* _Provided records_:
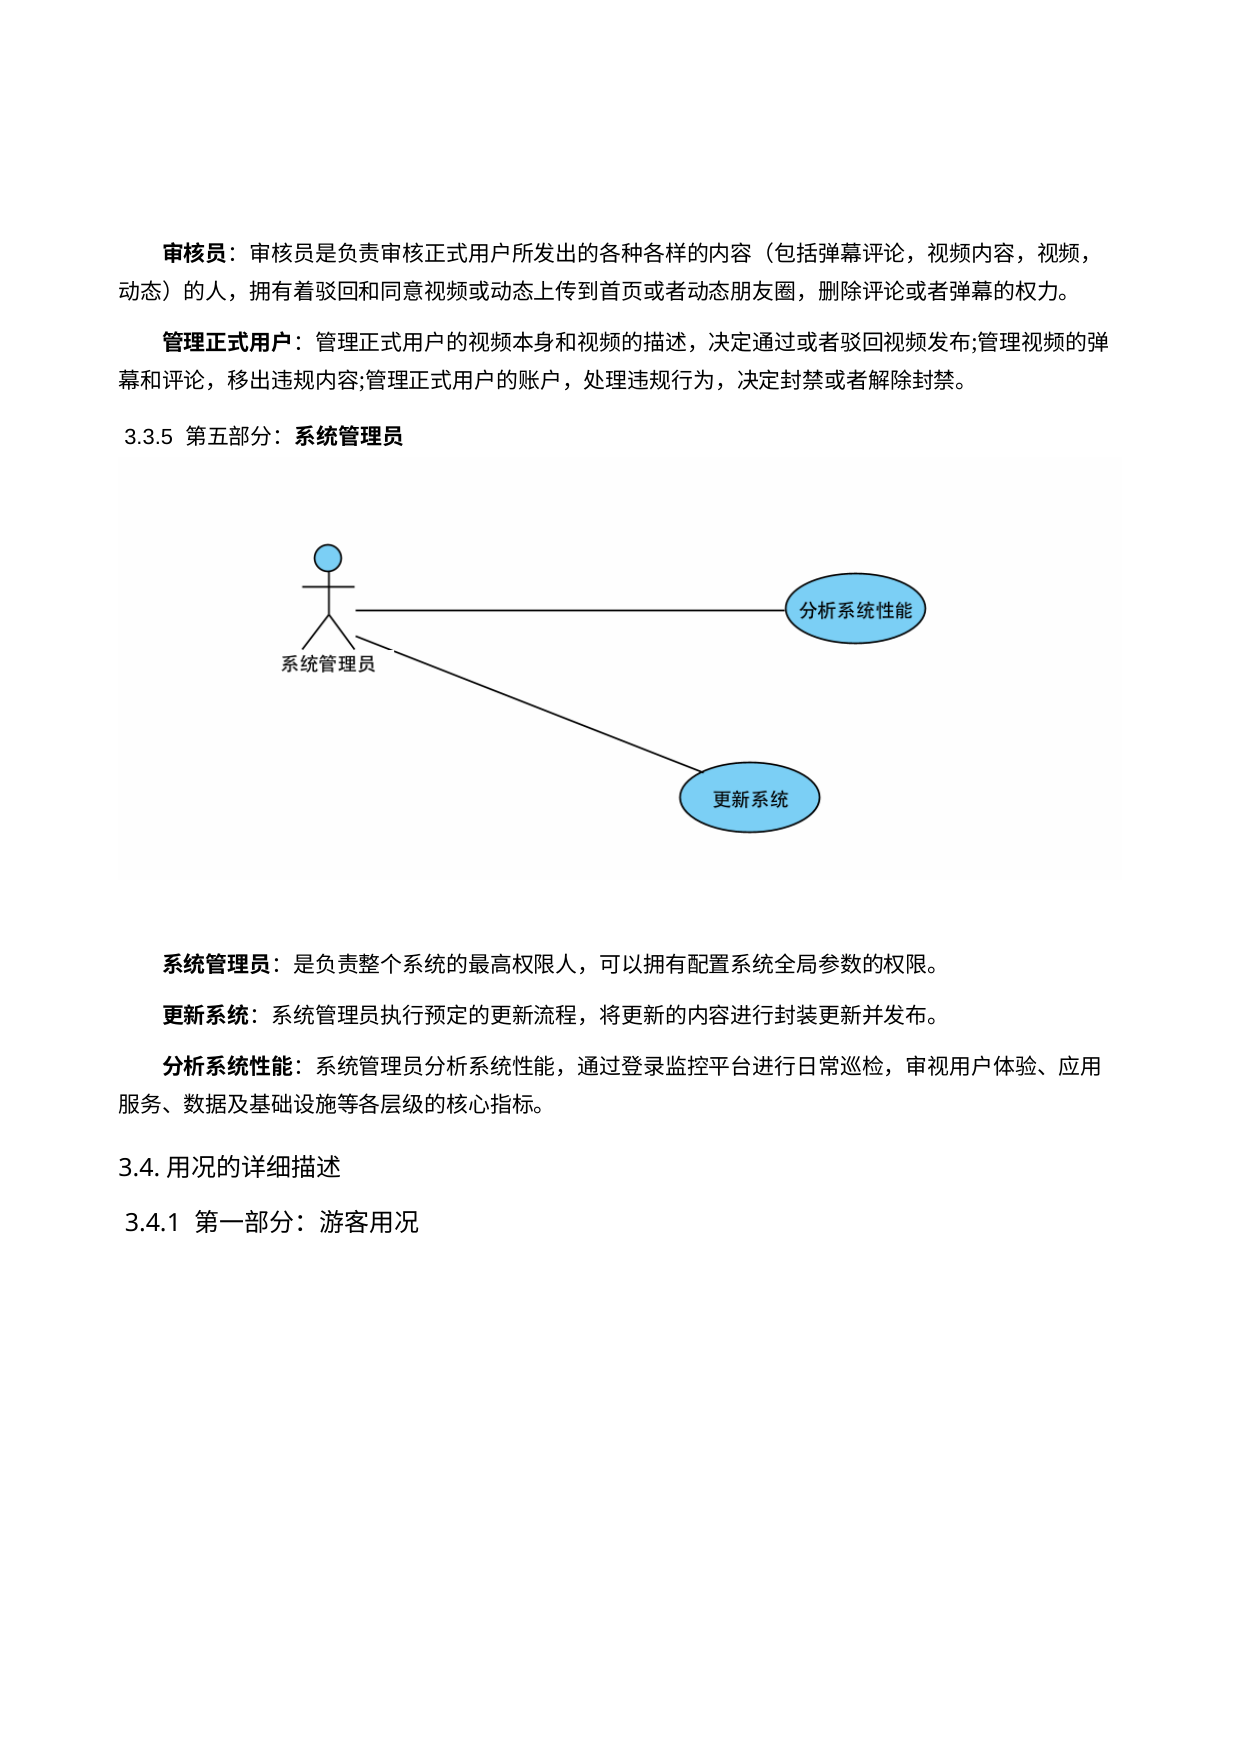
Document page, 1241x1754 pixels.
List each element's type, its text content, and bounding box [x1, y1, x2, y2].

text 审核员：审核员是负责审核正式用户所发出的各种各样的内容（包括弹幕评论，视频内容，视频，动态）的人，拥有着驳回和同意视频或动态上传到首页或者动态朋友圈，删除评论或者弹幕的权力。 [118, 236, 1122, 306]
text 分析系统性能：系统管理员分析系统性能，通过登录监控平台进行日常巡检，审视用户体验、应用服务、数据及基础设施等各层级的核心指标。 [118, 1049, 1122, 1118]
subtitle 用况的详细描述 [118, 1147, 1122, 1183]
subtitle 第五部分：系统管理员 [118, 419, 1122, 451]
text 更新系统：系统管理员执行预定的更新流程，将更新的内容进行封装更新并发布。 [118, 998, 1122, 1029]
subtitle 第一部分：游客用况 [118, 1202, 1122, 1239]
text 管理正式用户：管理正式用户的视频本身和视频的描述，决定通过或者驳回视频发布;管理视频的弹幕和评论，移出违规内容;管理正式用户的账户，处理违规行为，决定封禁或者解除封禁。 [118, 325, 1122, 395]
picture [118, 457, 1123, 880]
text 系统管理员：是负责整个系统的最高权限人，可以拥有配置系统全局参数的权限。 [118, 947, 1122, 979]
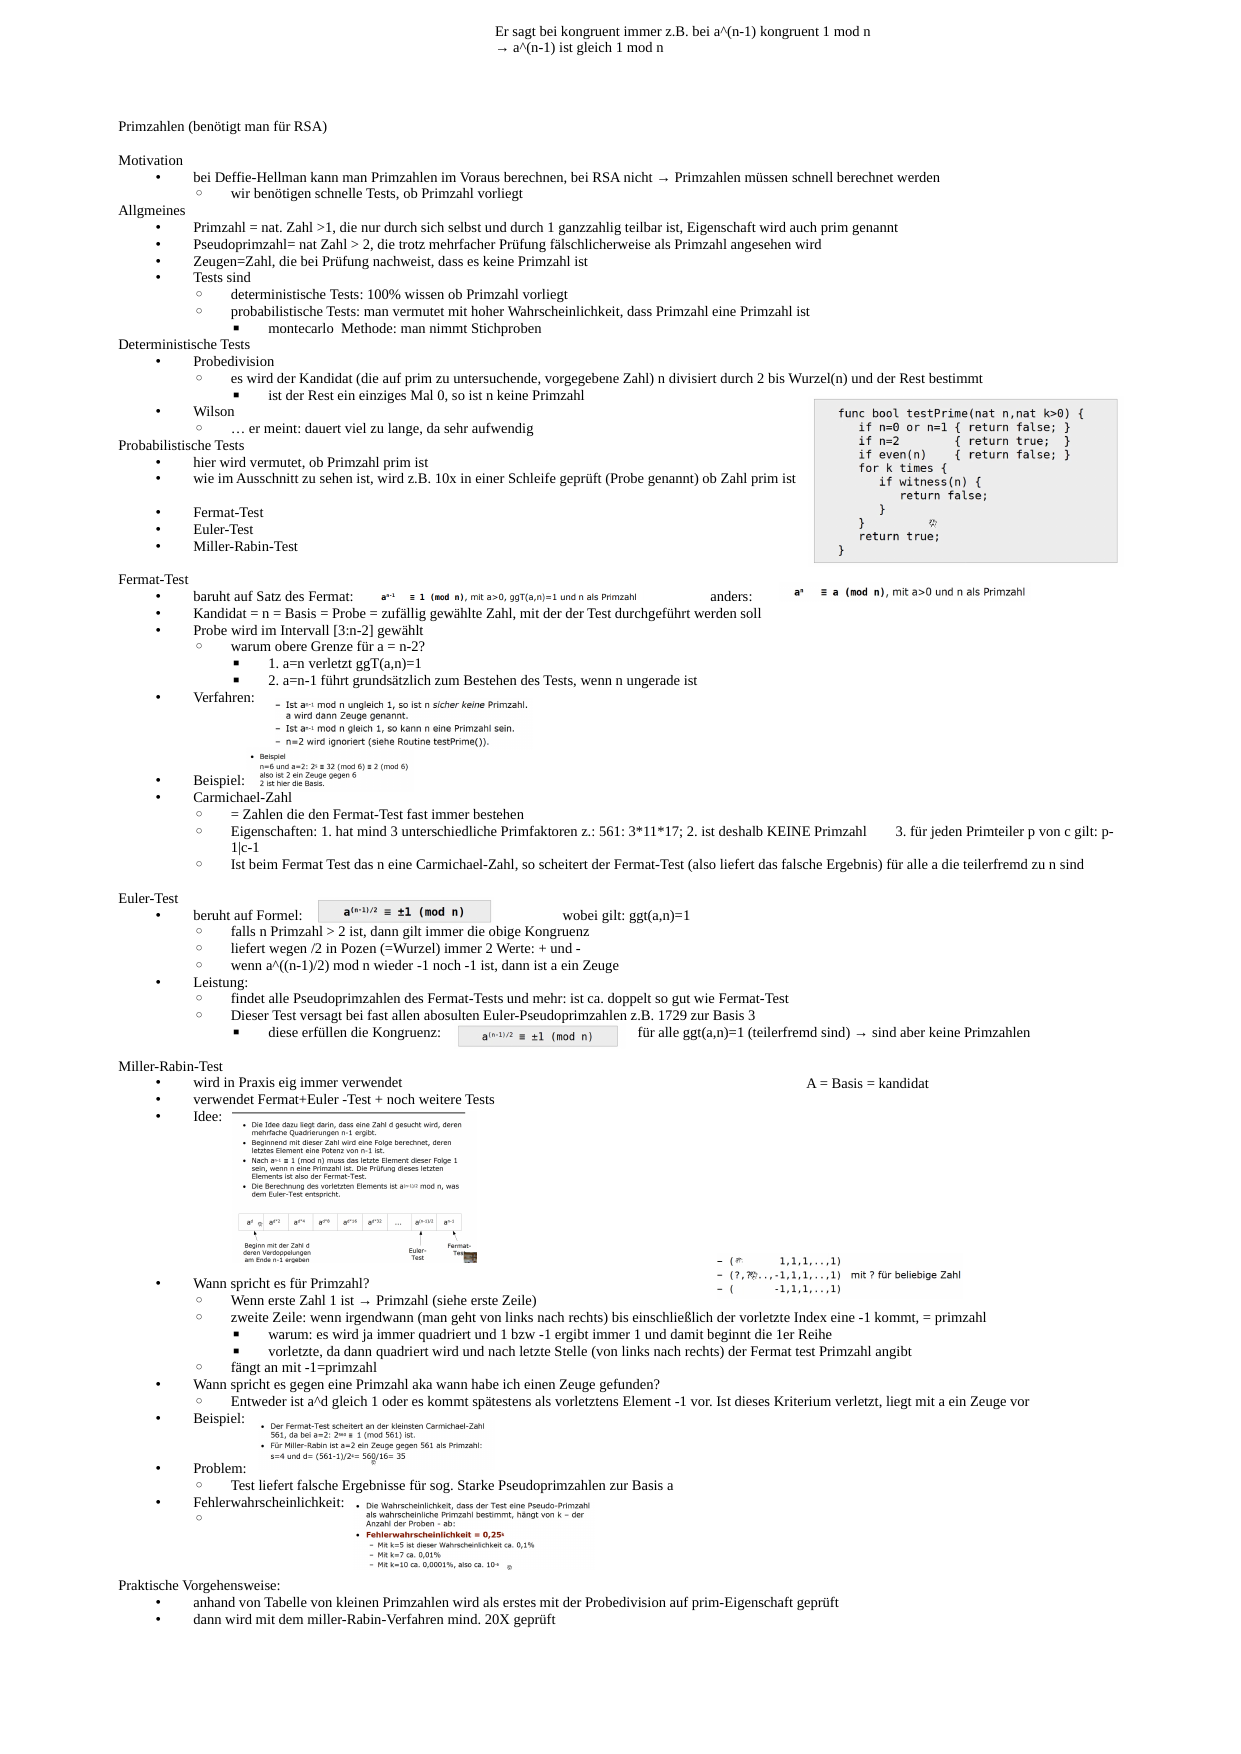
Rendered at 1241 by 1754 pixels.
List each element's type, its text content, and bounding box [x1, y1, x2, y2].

* _Work required_: Recast every line of the records above as a Markdown table with the columns Row and Line, numbering the rows and skipping blank lines. Leave the pictures out of your answer.

* _The reply_:
| Row | Line |
|---|---|
| 1 | Document page, 1241x1754 pixels. |
| 2 | List each element's type, its text content, and bounding box [x1, y1, x2, y2]. |
| 3 | text 审核员：审核员是负责审核正式用户所发出的各种各样的内容（包括弹幕评论，视频内容，视频，动态）的人，拥有着驳回和同意视频或动态上传到首页或者动态朋友圈，删除评论或者弹幕的权力。 [118, 236, 1122, 306] |
| 4 | text 分析系统性能：系统管理员分析系统性能，通过登录监控平台进行日常巡检，审视用户体验、应用服务、数据及基础设施等各层级的核心指标。 [118, 1049, 1122, 1118] |
| 5 | subtitle 用况的详细描述 [118, 1147, 1122, 1183] |
| 6 | subtitle 第五部分：系统管理员 [118, 419, 1122, 451] |
| 7 | text 更新系统：系统管理员执行预定的更新流程，将更新的内容进行封装更新并发布。 [118, 998, 1122, 1029] |
| 8 | subtitle 第一部分：游客用况 [118, 1202, 1122, 1239] |
| 9 | text 管理正式用户：管理正式用户的视频本身和视频的描述，决定通过或者驳回视频发布;管理视频的弹幕和评论，移出违规内容;管理正式用户的账户，处理违规行为，决定封禁或者解除封禁。 [118, 325, 1122, 395] |
| 10 | picture [118, 457, 1123, 880] |
| 11 | text 系统管理员：是负责整个系统的最高权限人，可以拥有配置系统全局参数的权限。 [118, 947, 1122, 979] |
| 12 | Rendered at 1241 by 1754 pixels. |
| 13 | List each element's type, its text content, and bounding box [x1, y1, x2, y2]. |